Por allá a principios de siglo
dieron mucho palo las cuestiones apocalípticas aprovechando el cambio de
milenio, y diez años después se revivió el asunto con las profecías mayas, con
el fin de la iglesia, con el nuevo orden mundial. Pues bien, ahora con esta catástrofe
de la pandemia ya me imagino a muchos escritores enfilando baterías para recrear
en su agitada mente toda clase de historias y confabulaciones; reales o
ficticias, no sé, pero sí bien rentables sobre lo que pasa y seguirá pasando. Seguramente
atraerán millones de lectores esperando encontrar una respuesta urgente al mal vaticinio,
y que se quedarán en las mismas, igual que antes de leer el libro. Sí, de una
vez inserté a mi amigo en la onda actual y le dije que la literatura sobre
Coronavirus y otras pandemias sería lo que mandaría la parada en el mercado.
Pero que para entrar en contexto se remitiera primero a lo que fueron las
pestes de la edad antigua, a las diez plagas, a la peste negra europea durante
la edad media, a la gripe española de hace cien años y otras famosas que nos azotaron
durante siglo XX y principios del XXI. Pero que leyera rápido, porque no demoraban
en sacar el best seller sobre el peligroso
virus chino que nos tiene a todos al
borde del colapso. “Ese será el tema”, le dije seguro de encaminarlo bien.

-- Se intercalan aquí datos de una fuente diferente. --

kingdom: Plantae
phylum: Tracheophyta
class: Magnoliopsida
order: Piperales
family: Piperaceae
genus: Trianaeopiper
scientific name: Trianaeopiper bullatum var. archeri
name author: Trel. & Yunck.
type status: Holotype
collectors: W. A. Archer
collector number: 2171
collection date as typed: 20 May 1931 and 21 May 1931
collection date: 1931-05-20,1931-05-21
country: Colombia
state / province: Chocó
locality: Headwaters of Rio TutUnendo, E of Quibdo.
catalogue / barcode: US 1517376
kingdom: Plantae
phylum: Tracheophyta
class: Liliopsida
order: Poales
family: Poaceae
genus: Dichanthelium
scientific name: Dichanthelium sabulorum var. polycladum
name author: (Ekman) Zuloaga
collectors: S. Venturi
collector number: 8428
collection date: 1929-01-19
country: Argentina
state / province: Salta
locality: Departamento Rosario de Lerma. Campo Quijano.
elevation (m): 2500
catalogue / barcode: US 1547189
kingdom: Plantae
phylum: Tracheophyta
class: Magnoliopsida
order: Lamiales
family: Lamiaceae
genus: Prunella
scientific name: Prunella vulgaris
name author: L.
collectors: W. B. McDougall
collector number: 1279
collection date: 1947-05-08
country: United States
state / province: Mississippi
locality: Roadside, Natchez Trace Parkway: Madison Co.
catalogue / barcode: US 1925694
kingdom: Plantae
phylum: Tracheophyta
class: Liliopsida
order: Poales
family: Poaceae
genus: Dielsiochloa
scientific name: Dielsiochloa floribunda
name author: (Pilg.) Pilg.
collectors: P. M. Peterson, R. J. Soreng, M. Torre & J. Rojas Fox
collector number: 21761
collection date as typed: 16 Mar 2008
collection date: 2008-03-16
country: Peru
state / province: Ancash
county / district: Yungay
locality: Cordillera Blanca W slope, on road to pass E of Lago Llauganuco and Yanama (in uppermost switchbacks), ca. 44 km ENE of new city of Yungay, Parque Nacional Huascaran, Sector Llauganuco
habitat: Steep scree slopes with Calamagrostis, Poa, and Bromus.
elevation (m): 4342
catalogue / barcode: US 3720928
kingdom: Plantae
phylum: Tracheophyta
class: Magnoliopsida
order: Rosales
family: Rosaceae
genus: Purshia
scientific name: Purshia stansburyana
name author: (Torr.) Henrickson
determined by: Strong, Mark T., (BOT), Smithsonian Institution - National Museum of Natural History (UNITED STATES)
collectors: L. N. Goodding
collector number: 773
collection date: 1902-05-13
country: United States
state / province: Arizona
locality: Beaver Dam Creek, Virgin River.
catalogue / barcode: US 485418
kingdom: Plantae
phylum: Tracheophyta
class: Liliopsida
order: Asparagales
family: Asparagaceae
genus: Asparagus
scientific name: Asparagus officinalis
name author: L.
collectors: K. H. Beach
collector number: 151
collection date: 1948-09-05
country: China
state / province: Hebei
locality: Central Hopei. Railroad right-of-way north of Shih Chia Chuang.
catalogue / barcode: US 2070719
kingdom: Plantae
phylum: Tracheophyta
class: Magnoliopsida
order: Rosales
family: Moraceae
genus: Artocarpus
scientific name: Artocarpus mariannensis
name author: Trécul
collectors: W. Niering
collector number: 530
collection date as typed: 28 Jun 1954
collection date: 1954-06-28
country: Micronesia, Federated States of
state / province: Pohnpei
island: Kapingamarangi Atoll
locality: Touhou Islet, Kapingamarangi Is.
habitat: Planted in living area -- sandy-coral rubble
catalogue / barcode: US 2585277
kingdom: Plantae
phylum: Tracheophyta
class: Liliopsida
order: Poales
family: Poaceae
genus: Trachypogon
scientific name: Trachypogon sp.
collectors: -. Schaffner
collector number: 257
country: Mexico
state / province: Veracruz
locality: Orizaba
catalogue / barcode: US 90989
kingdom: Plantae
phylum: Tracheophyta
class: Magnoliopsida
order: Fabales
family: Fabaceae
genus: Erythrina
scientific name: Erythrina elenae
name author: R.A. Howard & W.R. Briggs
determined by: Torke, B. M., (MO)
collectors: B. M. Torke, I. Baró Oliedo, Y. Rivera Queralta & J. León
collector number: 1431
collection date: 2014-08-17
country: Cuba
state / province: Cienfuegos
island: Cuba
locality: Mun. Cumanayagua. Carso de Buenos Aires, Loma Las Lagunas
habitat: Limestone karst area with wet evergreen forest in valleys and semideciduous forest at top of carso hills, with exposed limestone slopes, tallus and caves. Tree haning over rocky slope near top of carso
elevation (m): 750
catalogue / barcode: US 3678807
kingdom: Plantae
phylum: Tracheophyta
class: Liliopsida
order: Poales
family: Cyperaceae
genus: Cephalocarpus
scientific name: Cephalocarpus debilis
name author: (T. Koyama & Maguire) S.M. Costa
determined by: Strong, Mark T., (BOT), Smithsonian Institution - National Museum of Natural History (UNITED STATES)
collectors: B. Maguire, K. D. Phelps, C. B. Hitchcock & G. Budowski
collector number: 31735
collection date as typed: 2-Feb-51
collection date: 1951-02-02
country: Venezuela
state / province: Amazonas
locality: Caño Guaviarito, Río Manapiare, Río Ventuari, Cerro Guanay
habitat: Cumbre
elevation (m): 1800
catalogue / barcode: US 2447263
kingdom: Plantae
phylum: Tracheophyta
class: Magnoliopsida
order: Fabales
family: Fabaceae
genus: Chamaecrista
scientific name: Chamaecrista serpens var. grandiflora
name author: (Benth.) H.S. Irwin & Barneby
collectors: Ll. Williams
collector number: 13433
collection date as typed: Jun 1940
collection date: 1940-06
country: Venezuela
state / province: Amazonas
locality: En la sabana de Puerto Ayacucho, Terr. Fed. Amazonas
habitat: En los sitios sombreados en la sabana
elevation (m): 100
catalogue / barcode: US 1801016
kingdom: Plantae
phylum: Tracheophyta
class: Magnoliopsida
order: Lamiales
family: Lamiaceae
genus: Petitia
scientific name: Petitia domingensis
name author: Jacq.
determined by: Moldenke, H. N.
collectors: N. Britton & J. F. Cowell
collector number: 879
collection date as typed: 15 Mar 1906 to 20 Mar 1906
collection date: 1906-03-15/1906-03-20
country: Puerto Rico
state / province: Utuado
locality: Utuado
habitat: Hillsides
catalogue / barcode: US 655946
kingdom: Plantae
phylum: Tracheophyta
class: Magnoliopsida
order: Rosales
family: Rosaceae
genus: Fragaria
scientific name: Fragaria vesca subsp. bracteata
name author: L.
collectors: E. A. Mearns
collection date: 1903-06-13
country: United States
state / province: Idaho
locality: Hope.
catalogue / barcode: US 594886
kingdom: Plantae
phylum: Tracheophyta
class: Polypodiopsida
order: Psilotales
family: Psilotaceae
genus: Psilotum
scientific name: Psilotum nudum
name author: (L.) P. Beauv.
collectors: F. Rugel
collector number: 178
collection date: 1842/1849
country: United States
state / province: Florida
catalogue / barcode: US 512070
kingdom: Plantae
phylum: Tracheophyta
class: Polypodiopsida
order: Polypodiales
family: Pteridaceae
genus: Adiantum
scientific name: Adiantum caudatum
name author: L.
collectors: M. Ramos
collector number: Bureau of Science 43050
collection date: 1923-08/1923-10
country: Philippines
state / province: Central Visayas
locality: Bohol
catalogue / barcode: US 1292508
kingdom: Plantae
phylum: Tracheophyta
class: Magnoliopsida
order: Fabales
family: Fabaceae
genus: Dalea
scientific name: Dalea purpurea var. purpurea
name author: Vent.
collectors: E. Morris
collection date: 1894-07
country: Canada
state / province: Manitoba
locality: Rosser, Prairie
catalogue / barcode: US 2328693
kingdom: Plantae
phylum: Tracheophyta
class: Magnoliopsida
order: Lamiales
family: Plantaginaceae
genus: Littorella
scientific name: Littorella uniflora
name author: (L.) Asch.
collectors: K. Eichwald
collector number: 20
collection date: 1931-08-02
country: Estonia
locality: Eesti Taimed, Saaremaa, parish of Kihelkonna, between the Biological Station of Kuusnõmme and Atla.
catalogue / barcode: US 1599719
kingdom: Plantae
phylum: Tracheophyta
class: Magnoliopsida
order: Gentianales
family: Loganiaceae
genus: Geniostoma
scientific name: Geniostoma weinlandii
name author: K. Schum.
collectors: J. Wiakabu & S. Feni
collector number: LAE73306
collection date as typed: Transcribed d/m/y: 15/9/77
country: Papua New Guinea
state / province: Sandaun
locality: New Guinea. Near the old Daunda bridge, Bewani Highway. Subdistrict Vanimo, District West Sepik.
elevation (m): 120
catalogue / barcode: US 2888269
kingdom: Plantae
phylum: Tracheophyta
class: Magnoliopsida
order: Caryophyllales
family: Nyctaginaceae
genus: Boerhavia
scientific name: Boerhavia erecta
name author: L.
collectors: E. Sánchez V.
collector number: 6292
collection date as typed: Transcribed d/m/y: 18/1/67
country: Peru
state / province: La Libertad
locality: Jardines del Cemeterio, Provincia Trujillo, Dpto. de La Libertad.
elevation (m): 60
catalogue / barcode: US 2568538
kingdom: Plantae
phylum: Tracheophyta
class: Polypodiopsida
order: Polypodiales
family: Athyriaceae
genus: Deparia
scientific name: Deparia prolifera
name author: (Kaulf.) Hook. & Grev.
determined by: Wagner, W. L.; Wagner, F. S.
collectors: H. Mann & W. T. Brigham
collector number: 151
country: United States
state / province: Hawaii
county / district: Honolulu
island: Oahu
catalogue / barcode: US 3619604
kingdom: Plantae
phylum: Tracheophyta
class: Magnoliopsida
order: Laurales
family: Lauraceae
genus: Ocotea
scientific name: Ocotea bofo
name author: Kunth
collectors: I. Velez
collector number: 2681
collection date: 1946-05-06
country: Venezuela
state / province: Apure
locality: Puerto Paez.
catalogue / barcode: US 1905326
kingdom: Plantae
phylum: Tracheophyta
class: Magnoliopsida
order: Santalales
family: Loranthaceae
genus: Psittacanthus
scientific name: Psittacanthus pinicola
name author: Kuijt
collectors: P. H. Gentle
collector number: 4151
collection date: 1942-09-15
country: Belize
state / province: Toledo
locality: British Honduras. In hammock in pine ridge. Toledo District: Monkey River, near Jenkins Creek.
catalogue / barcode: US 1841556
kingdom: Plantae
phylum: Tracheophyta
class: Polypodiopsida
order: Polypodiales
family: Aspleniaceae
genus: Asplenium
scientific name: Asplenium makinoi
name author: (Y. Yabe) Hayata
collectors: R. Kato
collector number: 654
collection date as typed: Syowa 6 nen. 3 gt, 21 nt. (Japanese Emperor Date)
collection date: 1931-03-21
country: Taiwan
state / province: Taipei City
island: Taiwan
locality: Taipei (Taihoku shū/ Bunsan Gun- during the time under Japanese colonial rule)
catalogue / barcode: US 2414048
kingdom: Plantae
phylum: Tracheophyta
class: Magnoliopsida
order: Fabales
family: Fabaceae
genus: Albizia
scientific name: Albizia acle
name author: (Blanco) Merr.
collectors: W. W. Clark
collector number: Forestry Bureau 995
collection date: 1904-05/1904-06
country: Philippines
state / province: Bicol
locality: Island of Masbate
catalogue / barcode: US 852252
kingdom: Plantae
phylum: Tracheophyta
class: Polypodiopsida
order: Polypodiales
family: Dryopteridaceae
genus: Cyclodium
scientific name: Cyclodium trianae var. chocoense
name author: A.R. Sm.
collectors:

Es que cada quien satisface
sus propios intereses. Los medios y la publicidad nos saturan de tópicos, y a
través de la manipulación de las emociones nos desvían la atención de lo realmente
valioso. Bueno, desde el punto de vista subjetivo, porque no hay que olvidar
que cada libro tiene sus propios lectores. A veces ninguno.
Muchas obras del pasado no se
hicieron grandes porque no contaron con esa suerte de difusión extrema que
tienen las que se escriben actualmente; sobre todo gracias a internet, que es
la industria suprema para la auto publicación, y al poderío de
ciertas editoriales que se dan el lujo de escoger lo que quieren poner en el cerebro
de la gente. Eso sí, queda a criterio del interesado lo que desea recibir.
Porque ya el problema de la
cantidad está solucionado con la producción en masa. Aquí lo que realmente
importa es el número de veces que los ejemplares comercializados hagan sonar la
registradora. Ventas, mis amigos. Constantes y sonantes.
Aunque no debería anticiparme
a lo que va a suceder, porque como vamos, dudo mucho que nos quede aliento para
ahondar en nuestra tragedia, y mucho menos pagar por ella.
No dudo cuál será el tema del que se ocupará el libro más popular en el año 2020. Si es que no nos extinguimos, desde luego.